Why should you? As an alert originator your responsibility is in the hazard and the message, not the delivery technology.
The cellular companies consider that level of network detail highly proprietary... and in any event it changes daily in the course of network maintenance and expansion. Nonetheless, the carriers do know, and routinely use polygons (representing exactly what, they neither know nor care) to select sites to activate.
Note that not all wireless carriers do that exactly the same way. Some look up which cell sites are inside the polygon, others look up all the cell sites whose coverage boundaries intersect the polygon, and so on. That's one of the things that makes evaluating WEA performance tricky... the same message will go to somewhat different areas on different carriers. (Yeah, that sucks, but you try negotiating with the big wireless carriers! We're working on it.)
That's why there's discussion of using the GPS and network-derived location awareness of individual handsets to do the calculations. If you'd like to ask the handset manufacturers to make room for a complete FIPS database on every phone, just to preserve the old ways, by all means go for it!

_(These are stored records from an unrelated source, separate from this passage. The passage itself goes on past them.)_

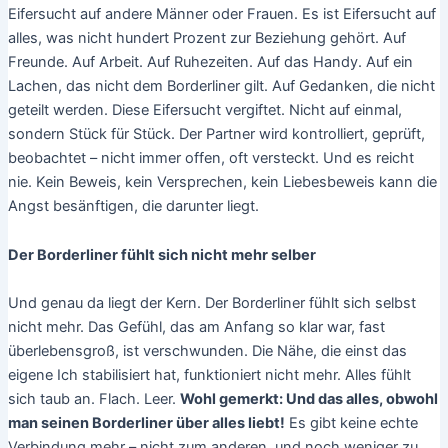
Eifersucht auf andere Männer oder Frauen. Es ist Eifersucht auf
alles, was nicht hundert Prozent zur Beziehung gehört. Auf
Freunde. Auf Arbeit. Auf Ruhezeiten. Auf das Handy. Auf ein
Lachen, das nicht dem Borderliner gilt. Auf Gedanken, die nicht
geteilt werden. Diese Eifersucht vergiftet. Nicht auf einmal,
sondern Stück für Stück. Der Partner wird kontrolliert, geprüft,
beobachtet – nicht immer offen, oft versteckt. Und es reicht
nie. Kein Beweis, kein Versprechen, kein Liebesbeweis kann die
Angst besänftigen, die darunter liegt.
Der Borderliner fühlt sich nicht mehr selber
Und genau da liegt der Kern. Der Borderliner fühlt sich selbst
nicht mehr. Das Gefühl, das am Anfang so klar war, fast
überlebensgroß, ist verschwunden. Die Nähe, die einst das
eigene Ich stabilisiert hat, funktioniert nicht mehr. Alles fühlt
sich taub an. Flach. Leer.
Wohl gemerkt: Und das alles, obwohl
man seinen Borderliner über alles liebt!
Es gibt keine echte
Verbindung mehr – nicht zum anderen, und noch weniger zu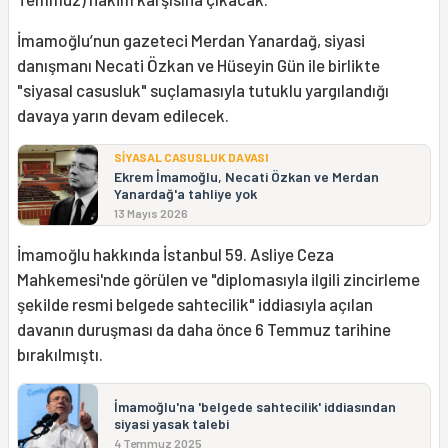
İmamoğlu’nun gazeteci Merdan Yanardağ, siyasi
danışmanı Necati Özkan ve Hüseyin Gün ile birlikte
"siyasal casusluk" suçlamasıyla tutuklu yargılandığı
davaya yarın devam edilecek.
SİYASAL CASUSLUK DAVASI
Ekrem İmamoğlu, Necati Özkan ve Merdan
Yanardağ'a tahliye yok
13 Mayıs 2026
İmamoğlu hakkında İstanbul 59. Asliye Ceza
Mahkemesi'nde görülen ve "diplomasıyla ilgili zincirleme
şekilde resmi belgede sahtecilik" iddiasıyla açılan
davanın duruşması da daha önce 6 Temmuz tarihine
bırakılmıştı.
İmamoğlu'na 'belgede sahtecilik' iddiasından
siyasi yasak talebi
4 Temmuz 2025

>Sometimes polygons work best. Sometimes civil identifies work best. Being
>able to use more than one geo-location system allows different choices for
>different situations.
Um... not really. Some systems (computers) handle polygons best. Some systems (humans) handle names best. If we ever build a system where some human has to pick out the transmitters to use by hand, then maybe that'll be a case where string labels are best.
Think that's going to happen anytime soon?